As a crucial deadline in talks between the West and Iran about its nuclear program looms, analysts warned that a successful deal could further compound the glut in global oil markets.
Representatives from the U.S., U.K., France, Germany, Russia and China met once again Monday with Iranian officials at the luxury Beau-Rivage Palace hotel in Lausanne, Switzerland. Just the hint of a possible deal weighed on oil markets, with West Texas Intermediate (WTI) futures falling 1.6 percent to 48.08 a barrel by 9:00 a.m. London time, and Brent crude futures falling to $55.93 a barrel.
Here, CNBC highlights the key points surrounding a potential accord with Iran and how this could affect a commodity that has seen a dramatic fall since mid-June last year.
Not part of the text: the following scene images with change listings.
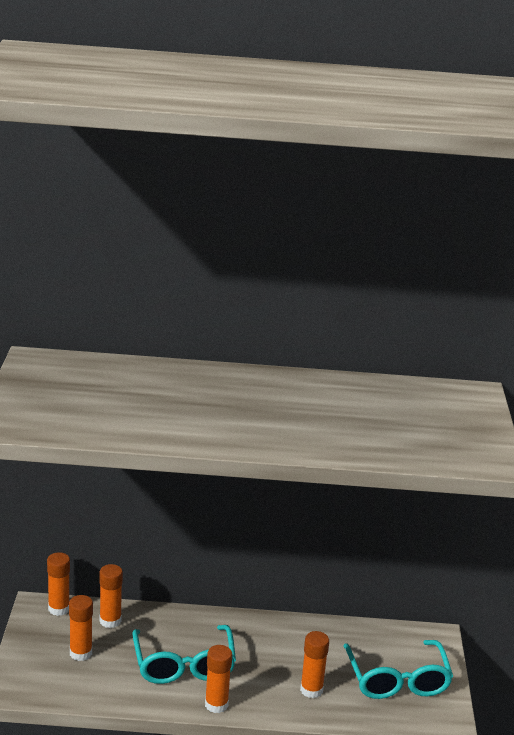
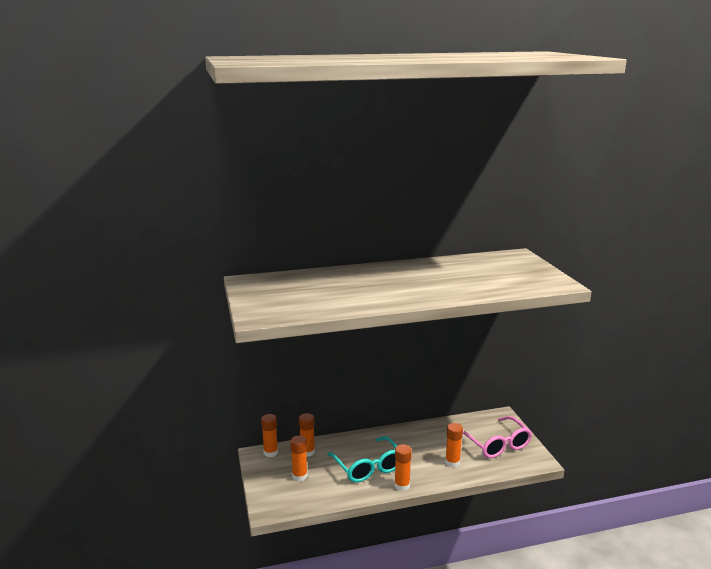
camera: 15 degrees left, 5 degrees down
turquoise glasses [343,640,453,699] -> pink glasses [463,416,532,458]

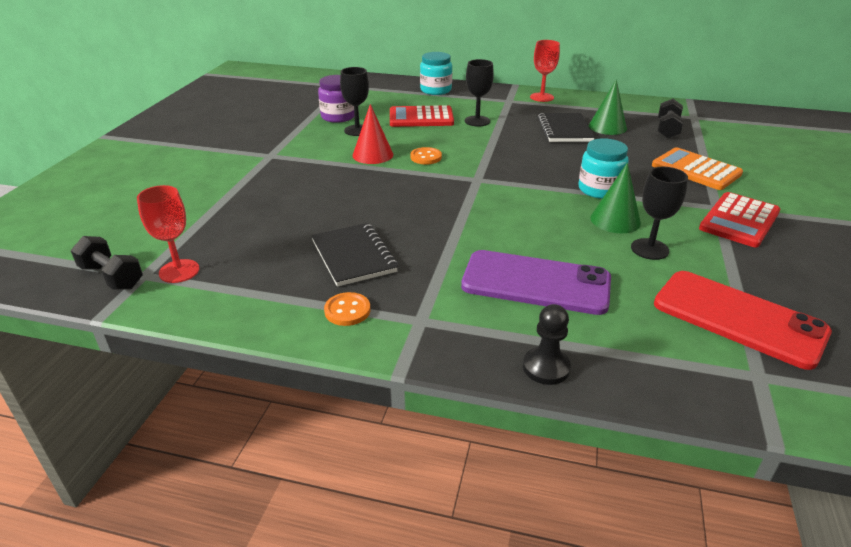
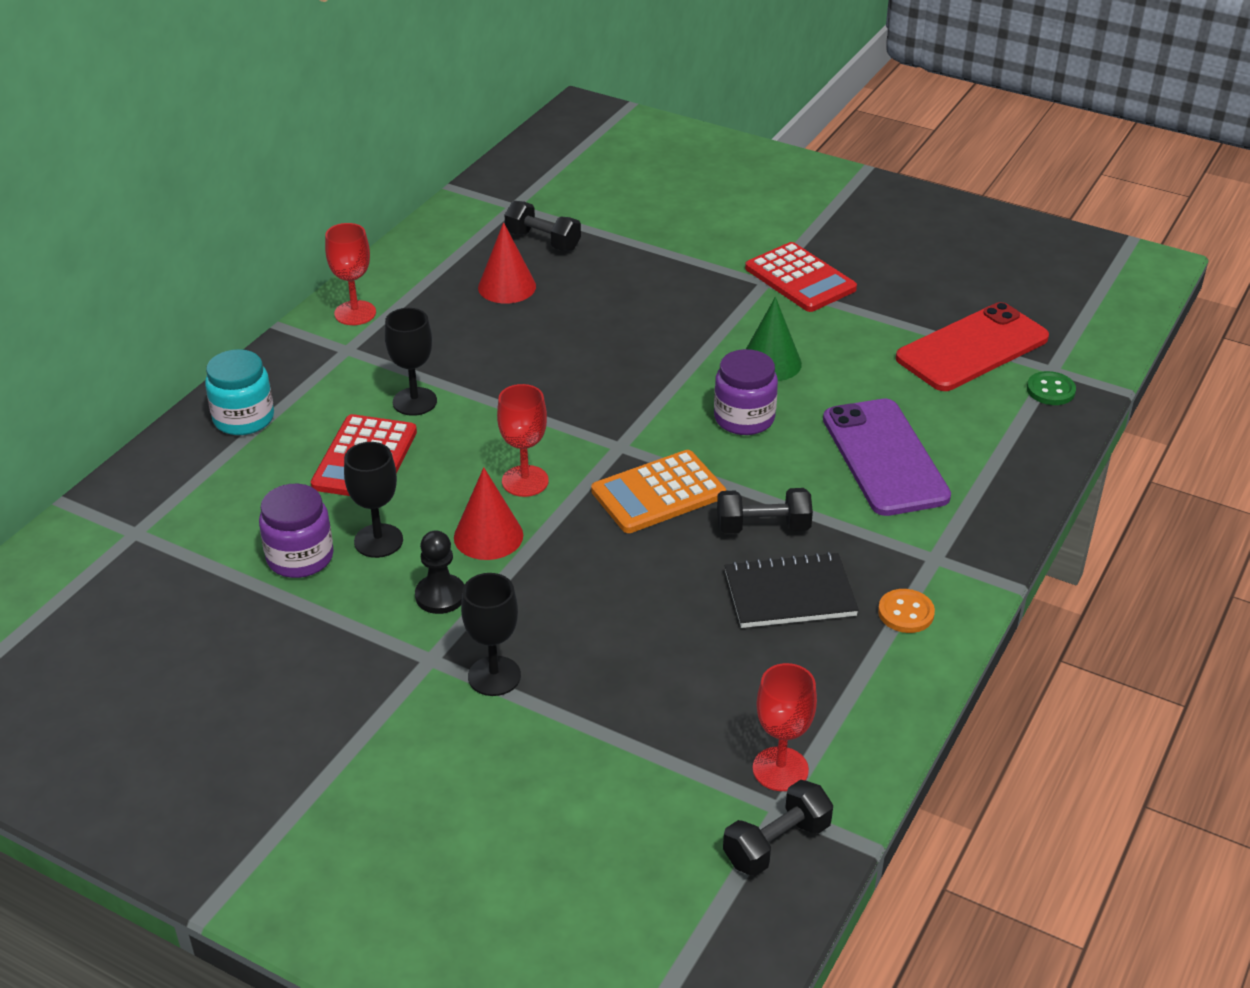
camera: 75 degrees left, 5 degrees up
orange button [410,147,442,164] -> red goblet [497,384,549,497]
purple phone [461,250,611,315] -> purple phone turned 45 degrees counterclockwise [823,399,951,516]
black pawn [523,304,571,385] -> black pawn moved to [415,530,464,614]
black notebook [538,113,595,142] -> none
turquoise jar [578,138,629,199] -> none
green cone [589,79,627,135] -> red cone [478,222,536,304]
black goblet [631,167,688,260] -> black goblet moved to [461,573,521,696]
orange calculator [652,147,743,190] -> orange calculator moved to [591,450,726,533]
none -> purple jar [714,349,778,435]
none -> black dumbbell [717,488,813,534]
none -> green button [1027,371,1076,405]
The negotiations are the culmination of a 12-year standoff between the United Nations Security Council and the Middle Eastern nation. Sanctions were imposed on Iran in 2006 for its failure to halt is uranium enrichment following claims that it was trying to build a nuclear weapon. The country has repeatedly denied such claims, however, and is now seeking an end to the penalties, which have blocked the import and export of sensitive nuclear materials and frozen the assets of people involved with the program.
Meanwhile, global powers are trying to achieve a peaceful resolution which prevents Iran from building nuclear weapons and curbs it uranium enrichment, but also allows it back into the international community and relaxes the sanctions.
Will there be a deal?
With a deadline on Tuesday, March 31, negotiations are already at a key stage and are likely to continue into the eleventh hour. However, with so many potential stumbling blocks, many analysts are saying the chances of a successful accord are too close to call.
Michael Wittner, global head of oil research at Societe Generale, was a little more optimistic, however. In a research note Monday, he said there was a 70 percent chance of success. Seth Kleinman, global head of energy strategy at Citi, also said Monday that the likelihood of a comprehensive deal being done had “risen significantly.”